Work item
Gather every line from the recorded data below that contains the word "Count".

Recorded data
..............................

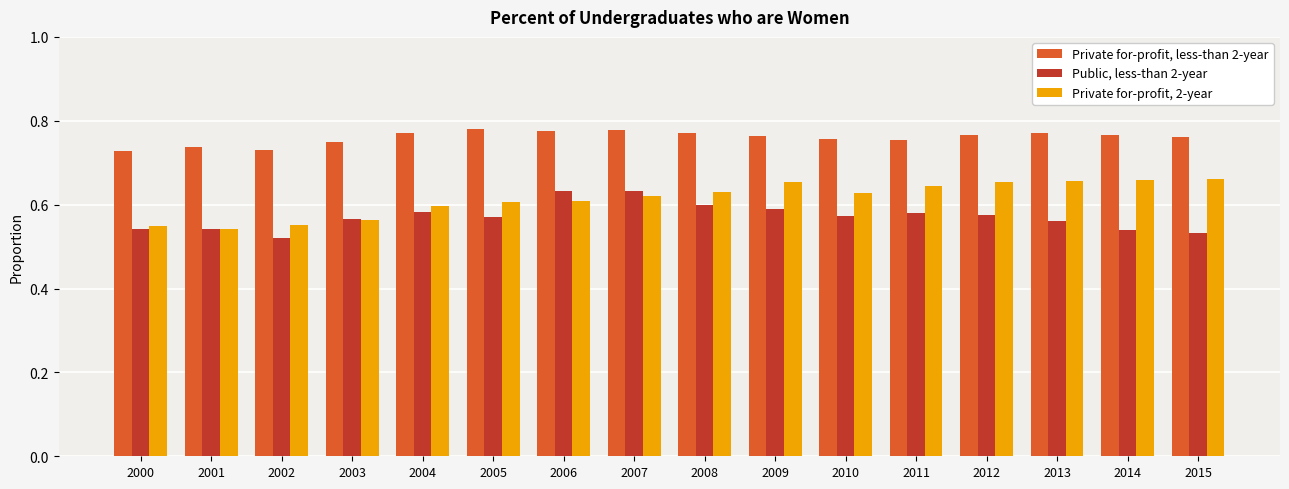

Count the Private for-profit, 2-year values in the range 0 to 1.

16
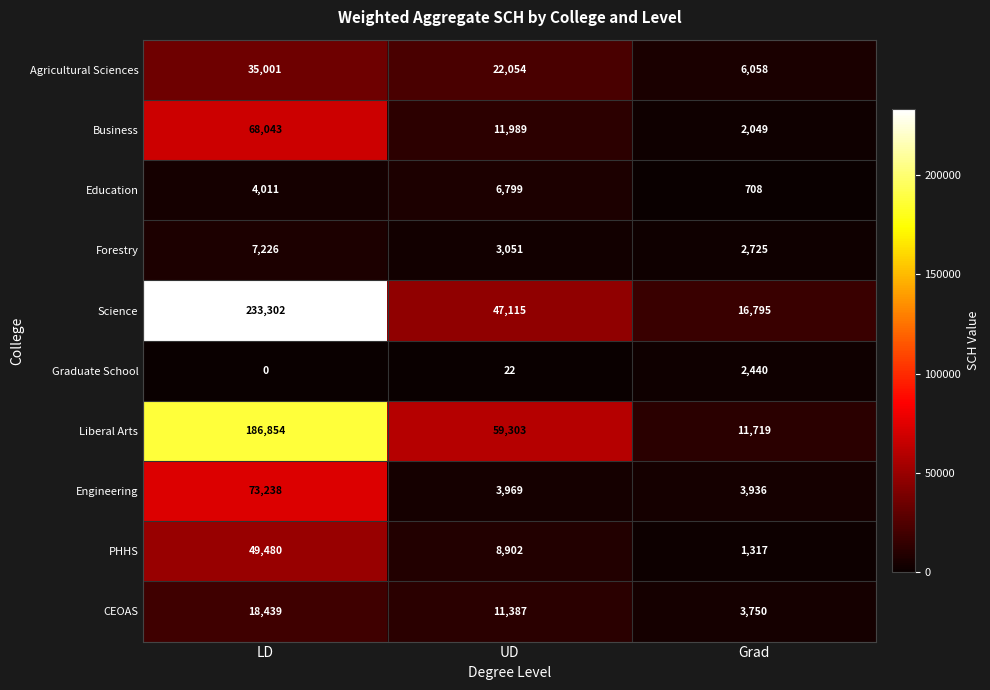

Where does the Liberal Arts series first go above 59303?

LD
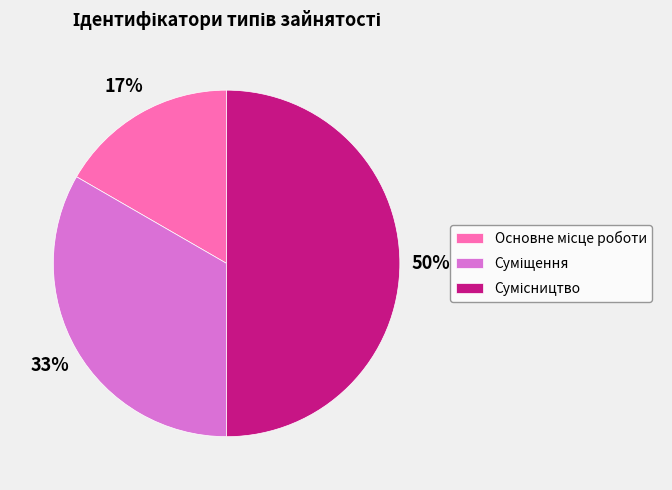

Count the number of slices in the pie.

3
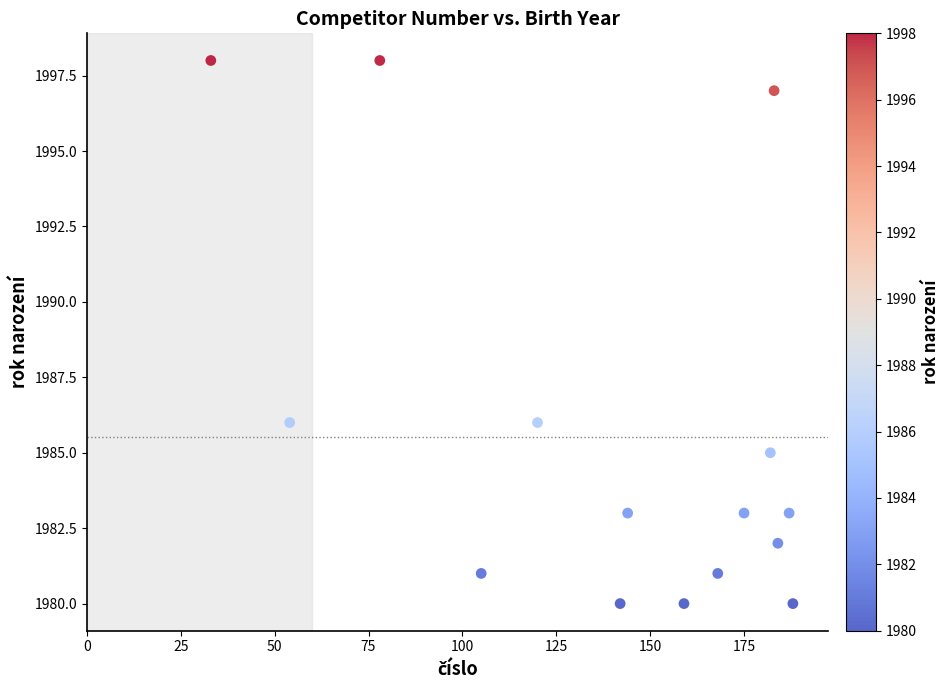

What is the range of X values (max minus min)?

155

..............................

Result
Count the Private for-profit, 2-year values in the range 0 to 1.
Count the number of slices in the pie.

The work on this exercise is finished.